Viajamos a Zúrich con Hugo Ball, Lenin y James Joyce. Año 1916

Viajamos a Zúrich con Hugo Ball, Lenin y James Joyce. Año 1916

Hoy día 23, día tan cacareado, pero tal vez nunca lo suficiente, del libro. Día también de Castilla y León. Día por tanto festivo. Como en Cataluña y en Aragón.  Y como suele ocurrir, lo que aquí, en la vieja Castilla, hoy se celebra es una gran derrota: la que puso fin a la guerra de las Comunidades de Castilla que enfrentó al emperador Carlos V con los campesinos comuneros sublevados, entre otros motivos, por la excesiva presión fiscal que había impuesto el emperador.

Pero preferimos salir de viaje. A una ciudad y a una fecha. Zürich, 1916.

Hay lugares que en un momento dado se convierten en un extraño epicentro donde confluyen distintos impulsos creativos y coinciden personalidades muy singulares, a veces contrapuestas. Recordemos, por nombrar unos pocos, aquel Montmartre que vio nacer la bohemia en el siglo XIX con Henri Murger a la cabeza; el café madrileño La Colonial de la Puerta del Sol, atiborrado de locos e incomprendidos ultraístas;  el Bateau-Lavoir, ese edificio cochambroso donde vivieron Picasso y Modigliani, además de otros artistas paupérrimos, desde 1904 a 1909; o el Montparnasse por cuyas tabernas y calles se cruzaban Vincent van Gogh, Alfred Jarry, Jacques Villon, Henri Matisse o Erik Satie. Y mención especial merece la historia del barrio neoyorquino de Greenwich Village, en cuyos bares de madrugada, allá por 1946, brindaban y se emborrachaban con alevosía, codo con codo, los jovencísimos  Dylan Thomas, William Gaddis, Delmore Schwartz. Un barrio, una atmósfera y una energía del que, por cierto, escribió un libro maravilloso Anatole Broyard, quien estuvo allí mismo, dueño por entonces de una librería, con y entre todos ellos. El libro donde relata aquella irrepetible época, que en inglés lleva por título Kafka Was the Rage, lo publicaremos durante el primer trimestre del año que viene.

→ **PREGUNTAS**
**1)** Pasa al inglés esta frase del texto sobre Zúrich: «Pero preferimos salir de viaje.»
**2)** Sigue escribiendo el texto sobre Zúrich a partir de donde se queda.
No hace falta usar los datos para nada.

→ **DATOS APORTADOS**
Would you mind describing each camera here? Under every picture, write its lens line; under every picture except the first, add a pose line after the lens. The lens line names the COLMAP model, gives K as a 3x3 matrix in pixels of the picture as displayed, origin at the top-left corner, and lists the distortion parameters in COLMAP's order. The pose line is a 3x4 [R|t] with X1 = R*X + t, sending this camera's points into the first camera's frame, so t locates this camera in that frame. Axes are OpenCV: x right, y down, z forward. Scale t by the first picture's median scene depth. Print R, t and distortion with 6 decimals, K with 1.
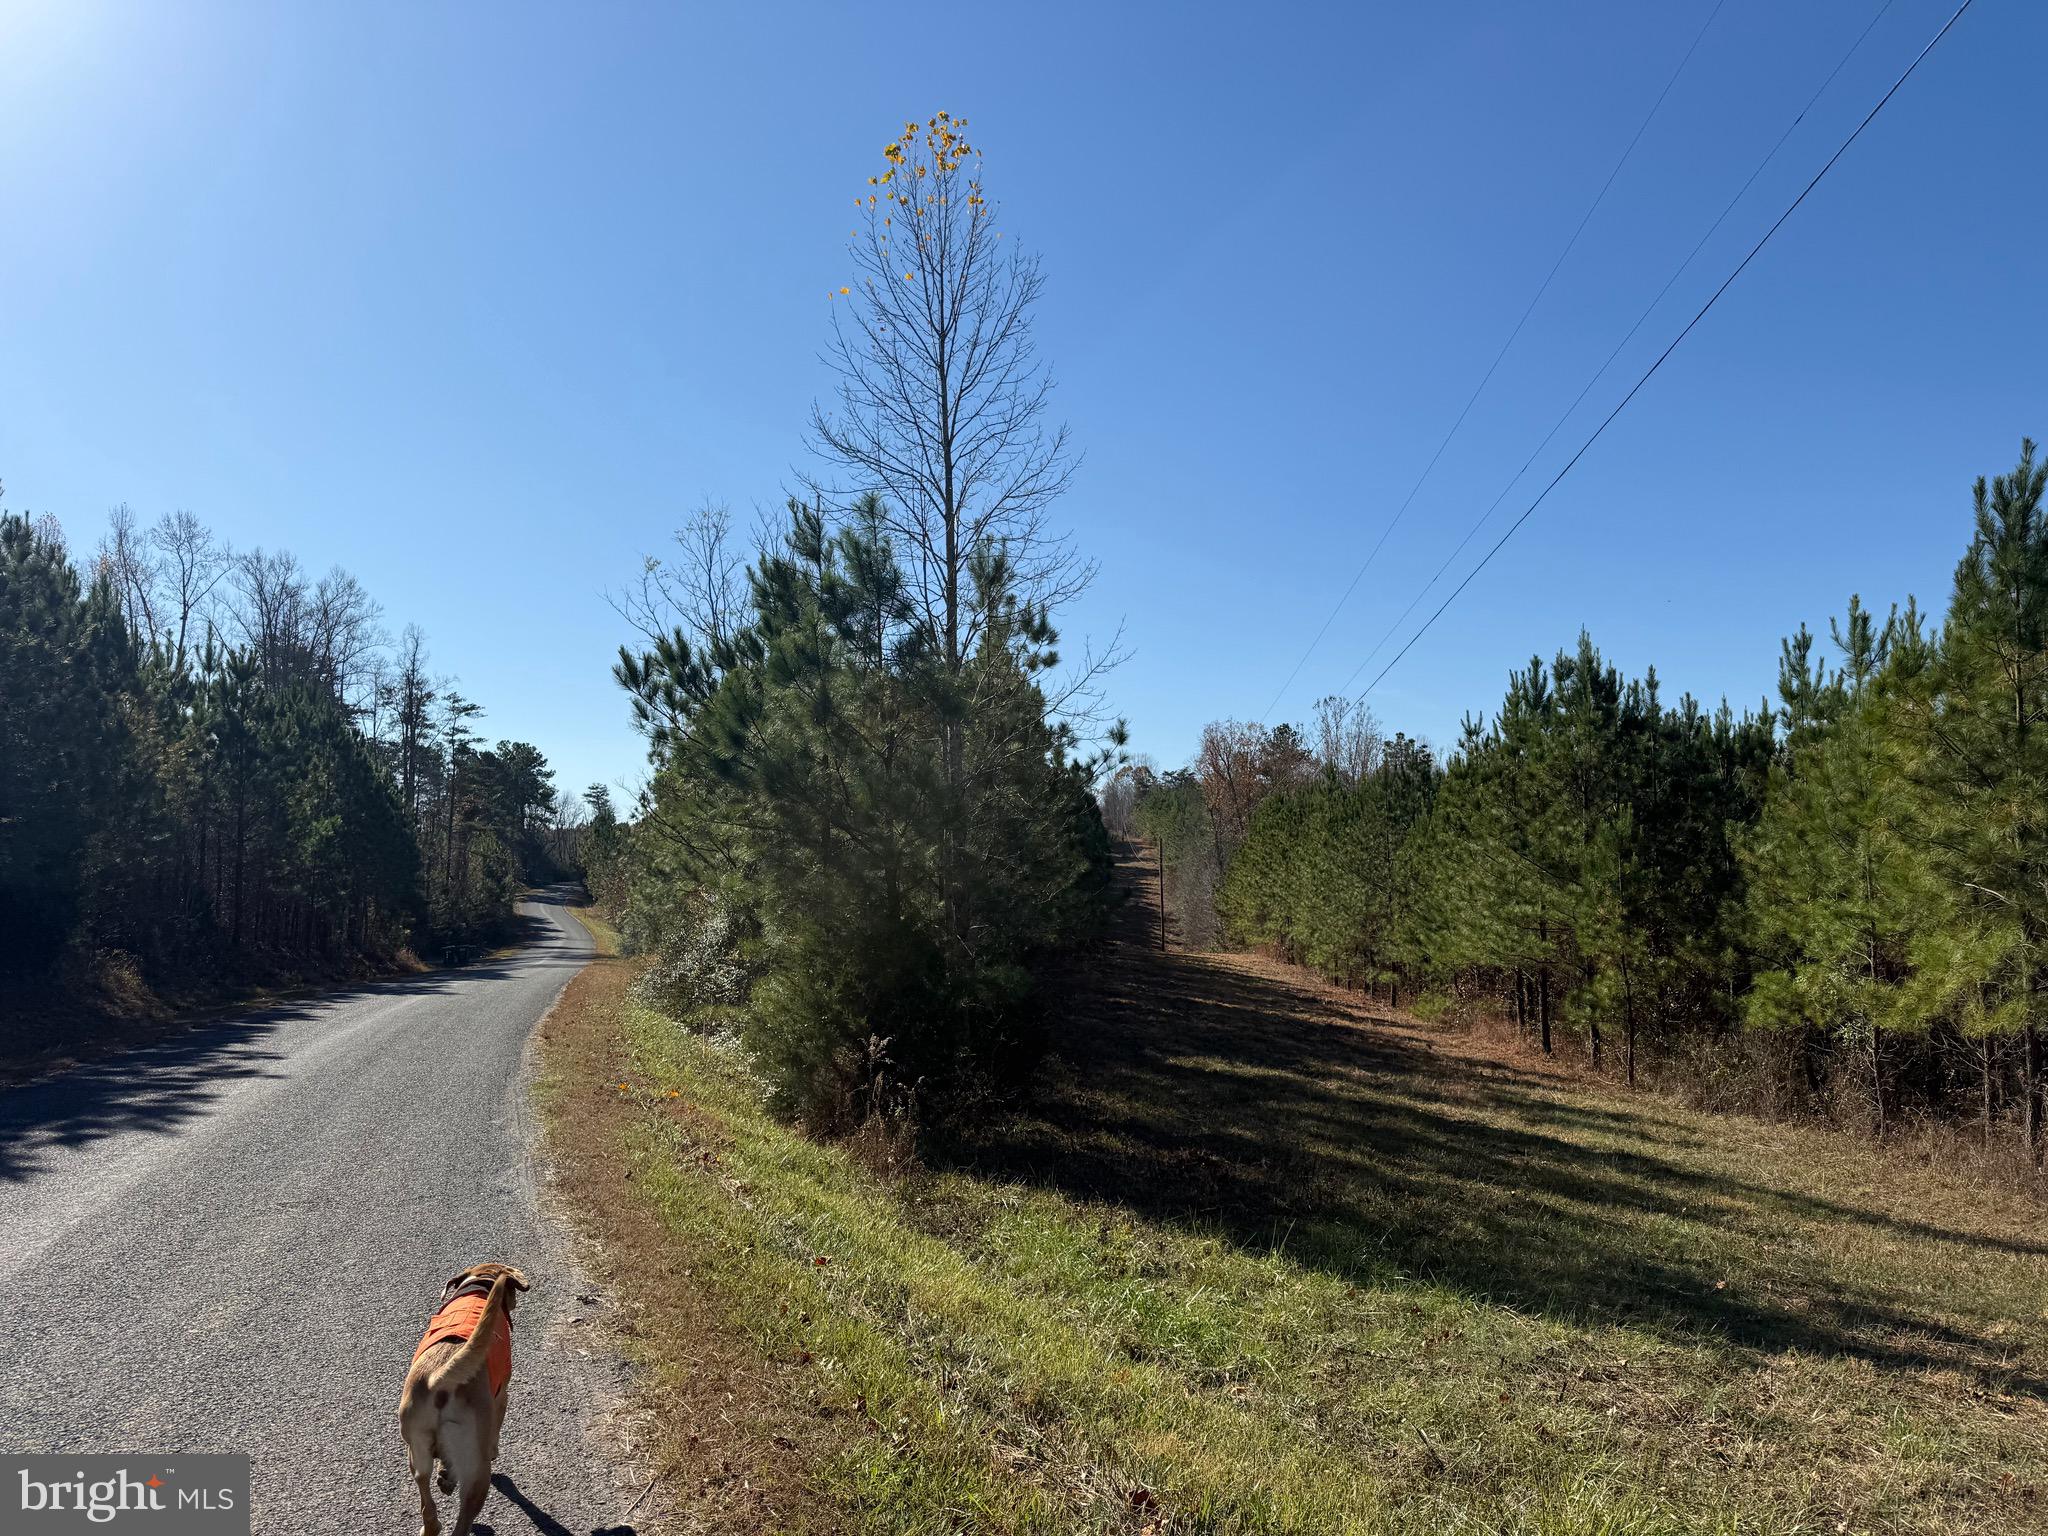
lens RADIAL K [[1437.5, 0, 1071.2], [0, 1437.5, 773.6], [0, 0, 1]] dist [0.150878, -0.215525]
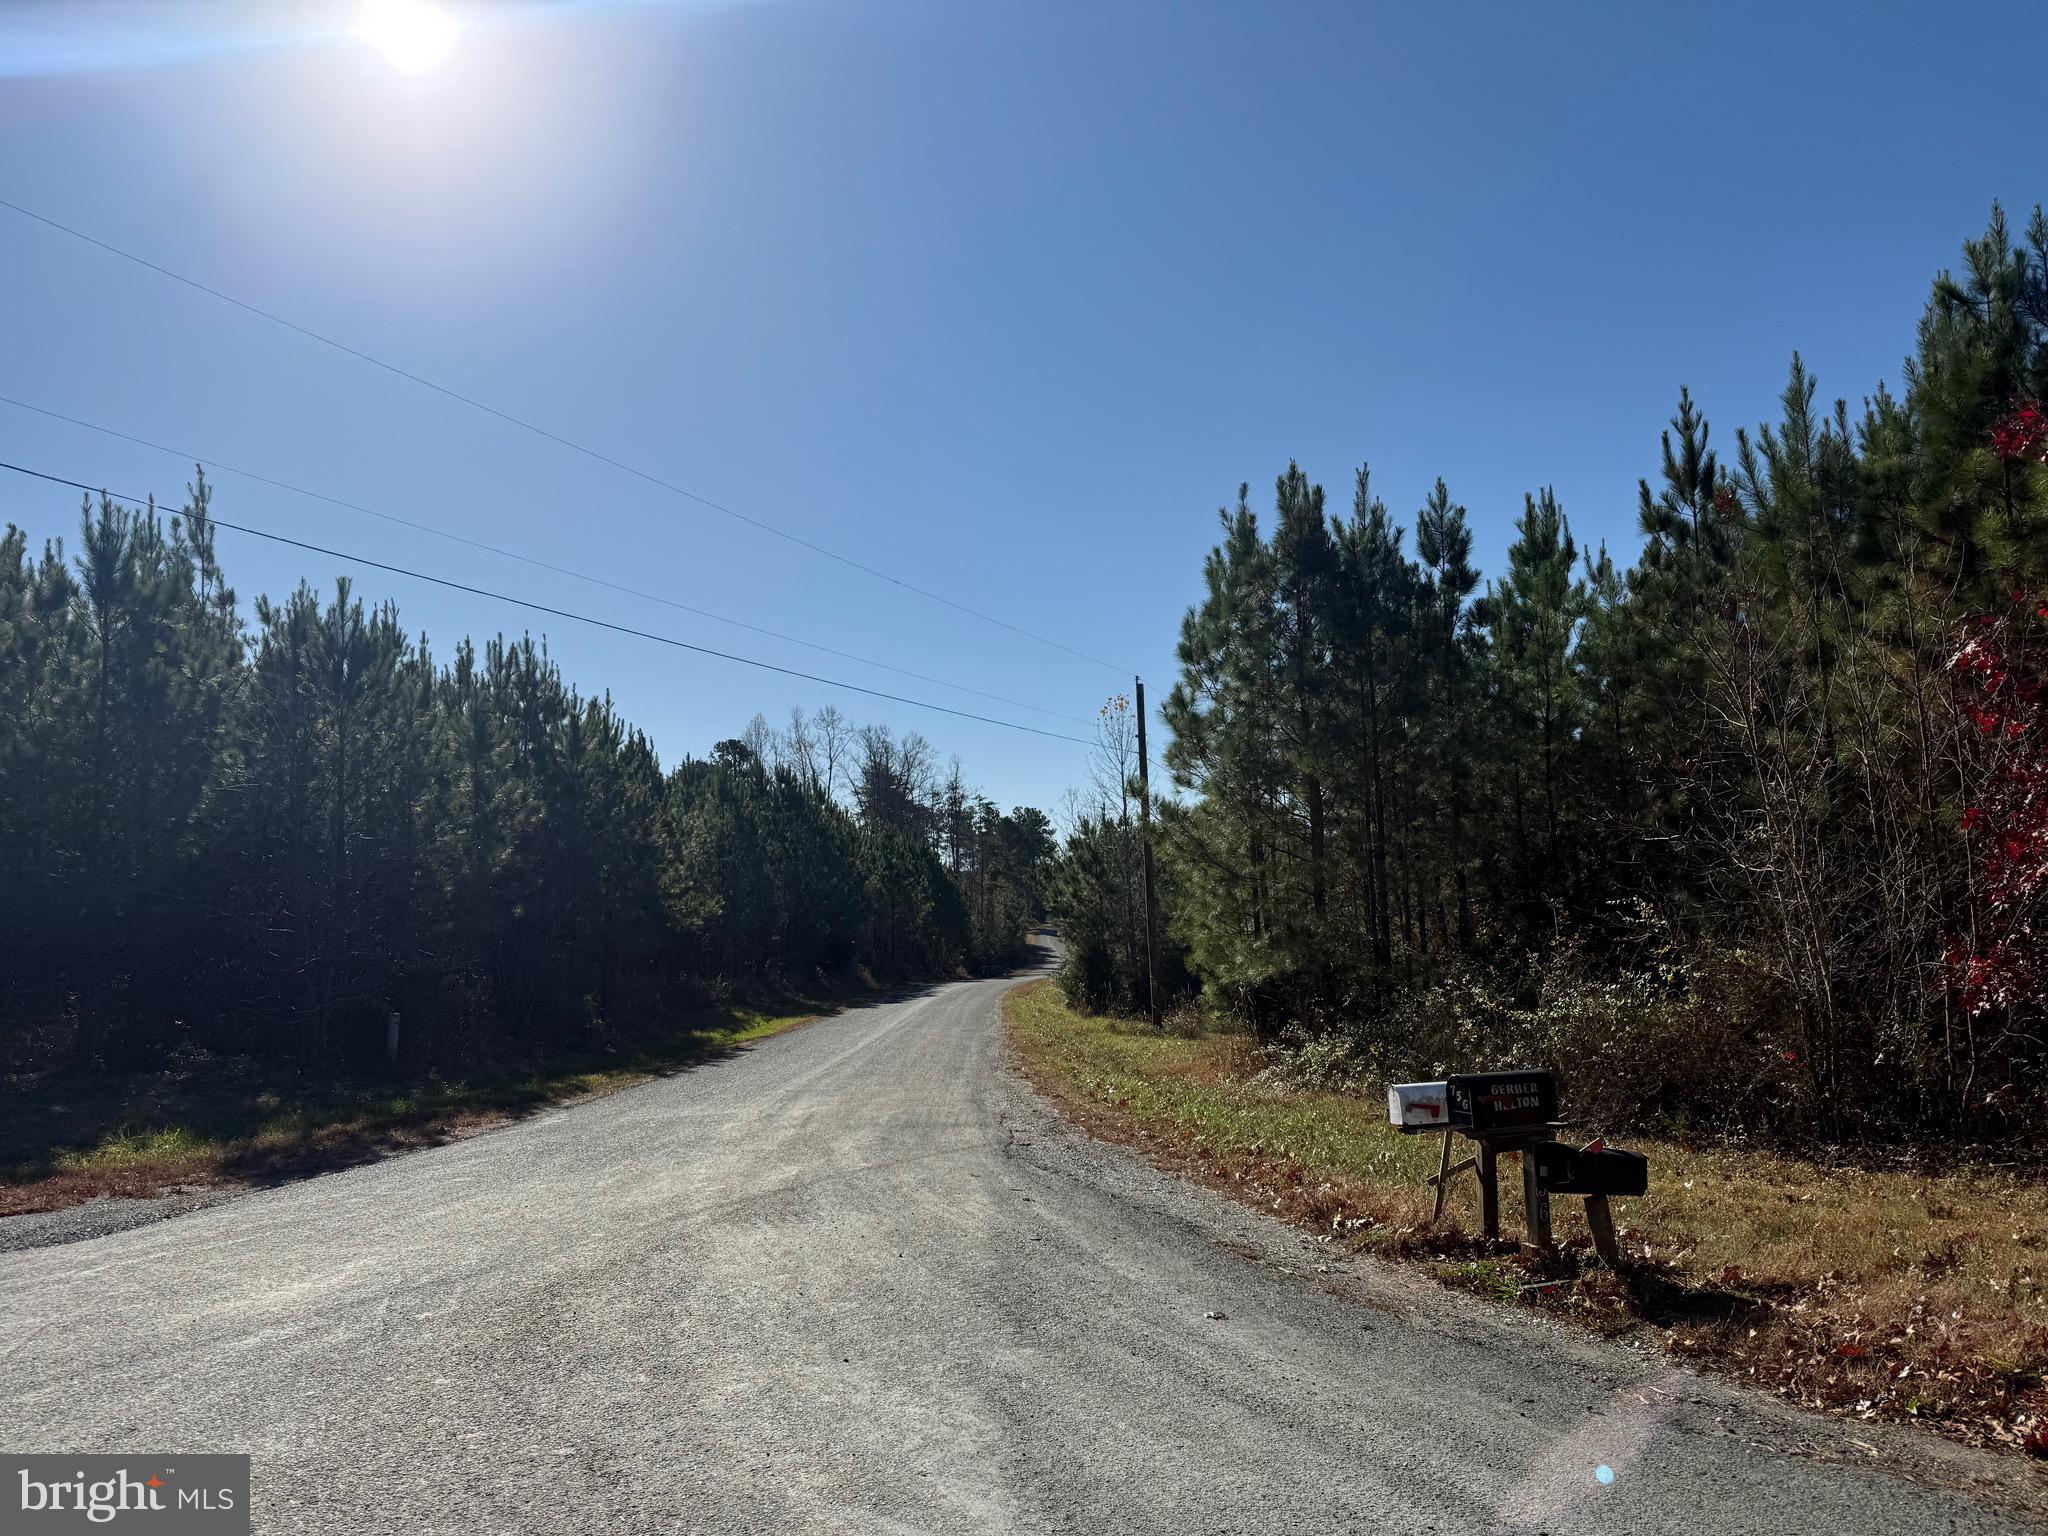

→ **RESPUESTAS**
**1)** But we would rather go on a trip.

**2)**
Zúrich, la ciudad que hoy nos ocupa, conjugó en 1916 el destino de tres nombres: Vladimir Lenin, James Joyce y Hugo Ball. Vecinos los tres entre los meses de enero y de junio de 1916. Los tres en torno de la calle Spielgasse, en plena guerra mundial, en suelo neutral, mientras el primero escribía su obra más importante, Imperialismo, fase superior del capitalismo;  el segundo se concentraba en dar forma a la que años después sería la suya, Ulises; mientras que el tercero fundaba junto a Emmy Hennings, Tristan Tzara (pseudónimo de Sami Rosentock, que en rumano suena a algo así como «triste en el país»), y Jean Arp, lo que hoy recordamos como el legendario Cabaret Voltaire. Un espacio destartalado desde donde lanzaron a un mundo en llamas una propuesta contundente, radical, inocente: el movimiento Dadá.

James Joyce vivió junto a su familia en el tercer piso de este edificio situado en la calle Kreutzstrasse, n.º 19, entre el 15 de octubre de 1915 al 31 de marzo en 1916. Según su correspondencia, Joyce no parecía pasar por un buen momento. Acosado por las deudas, y en tanto que se afanaba en promocionar Dublineses,  recién publicado en Estados Unidos, y en buscar editor para Retrato del artista adolescente, se concentraba en su Ulises. Su particular odisea. A pesar de padecer ese mismo año un colapso nervioso, una depresión, de sufrir de glaucoma y sinequia, aseguró a su editor norteamericano B.W. Huebsch, que 1916 había sido, sin lugar a dudas, su año de la suerte. 

En esta angosta calle, Spiegelgasse, situada en el casco viejo de Zúrich, se alojaron Lenin y el Cabaret Voltaire, que unos irreverentes y contestatarios artistas, como contestatario fue el joven Lenin, fundaron el 5 de febrero en el número uno de la calle. Recién iniciado 1916, alguien allí dentro gritó: «Dadá».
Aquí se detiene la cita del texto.